Eventually, the growing market for lumber demanded large mills built in communities close to the transportation corridors.

Then “forestry” changed, and there were rules and regulations and tenure. The foresters got involved in planning, management of forested land, rehabilitation and reforestation. They learned Mother Nature’s cycles and adopted her greatest tool – fire. When Mother Nature wanted to rehabilitate and regenerate a pine forest, she started a fire, cleansed and created nutrients of the forest floor and reseeded.

Foresters adopted that tool and used it for rehabilitation and regeneration – it worked well.

But a new generation of knowledge came along and that practice went by the wayside. Then a voracious little bug – mountain pine beetle – virtually chewed its way through British Columbia and headed for greener wood over the Rockies.

While dead/dry pine is still being harvested and used in the lumber mill mix, its economic viability is coming to an end.

We just went through the wildfire season of 2017 and it was devastating for everyone, including the forest extraction and processing industry, which lost huge inventories to the raging fires.
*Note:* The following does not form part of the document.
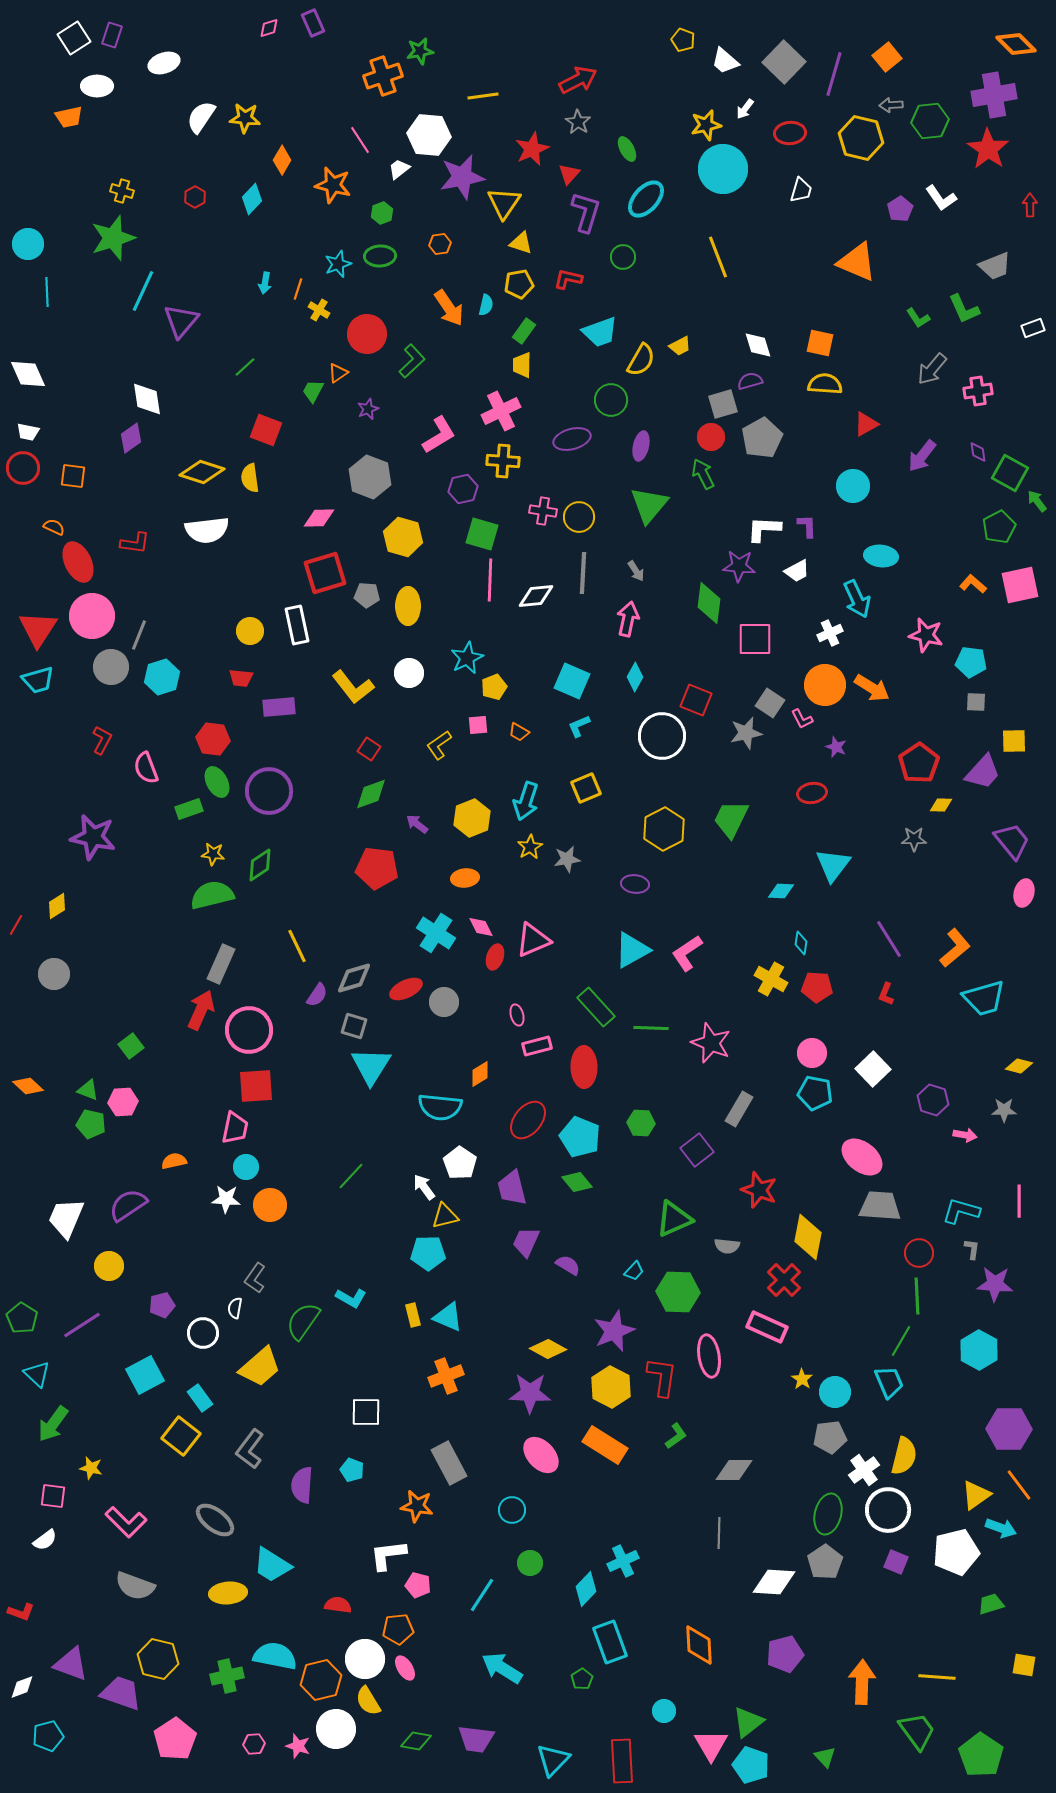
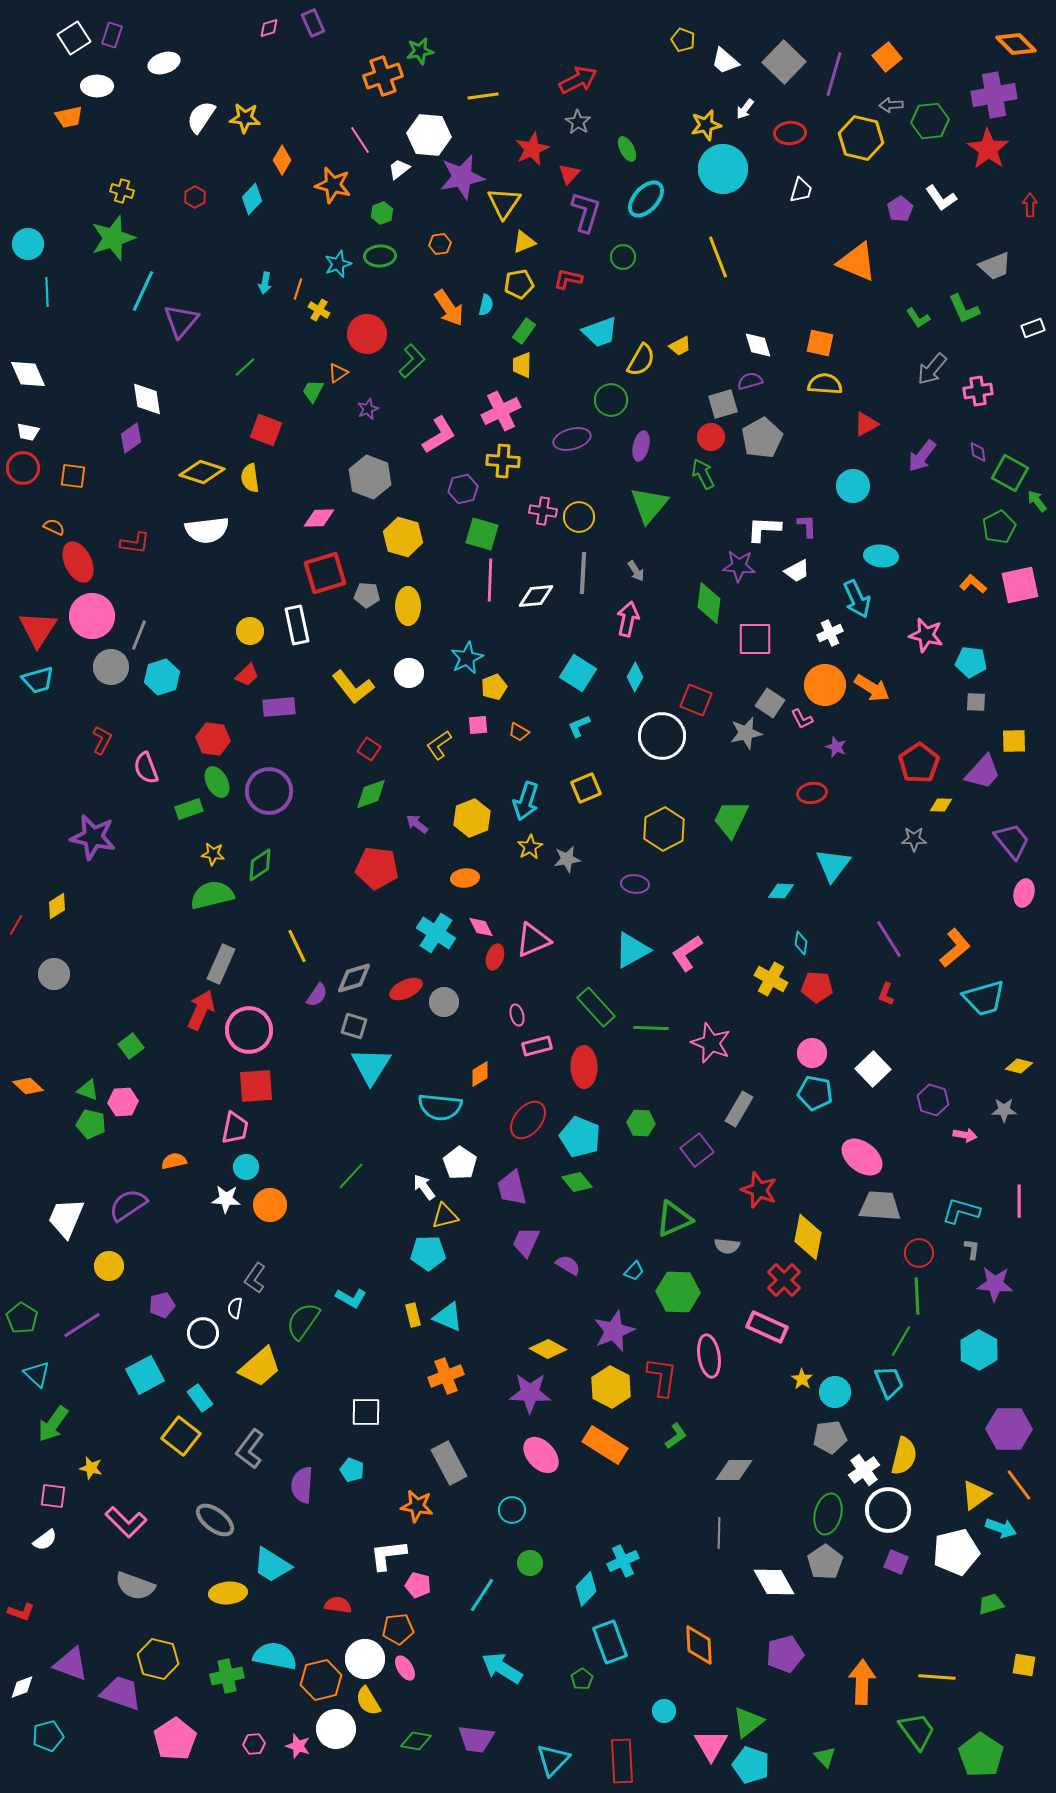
yellow triangle at (521, 243): moved 3 px right, 1 px up; rotated 40 degrees counterclockwise
red trapezoid at (241, 678): moved 6 px right, 3 px up; rotated 50 degrees counterclockwise
cyan square at (572, 681): moved 6 px right, 8 px up; rotated 9 degrees clockwise
white diamond at (774, 1582): rotated 57 degrees clockwise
The Quesnel fire zone doesn’t have the clumps of green timber mixed with the charred trees like Williams Lake and 100 Mile House, where the fires got close to structures and were fought vigorously.

Now, we have to look at ground fuel mitigation to supply timber to the mills and protect our wild land/urban interface, which, in turn, will protect our communities from the next wildfire season, as Mayor Bob Simpson suggested recently.

The former Cariboo Regional District chair recently suggested we should return to burning the ground fuel on reforestation sites before planting.

Forest Practices Board chair Tim Ryan says his board will be doing a special report on best practices on how to reforest, rehabilitate and what to plant given climate change.

So, the forest industry is still in play, but we have to adopt new practices.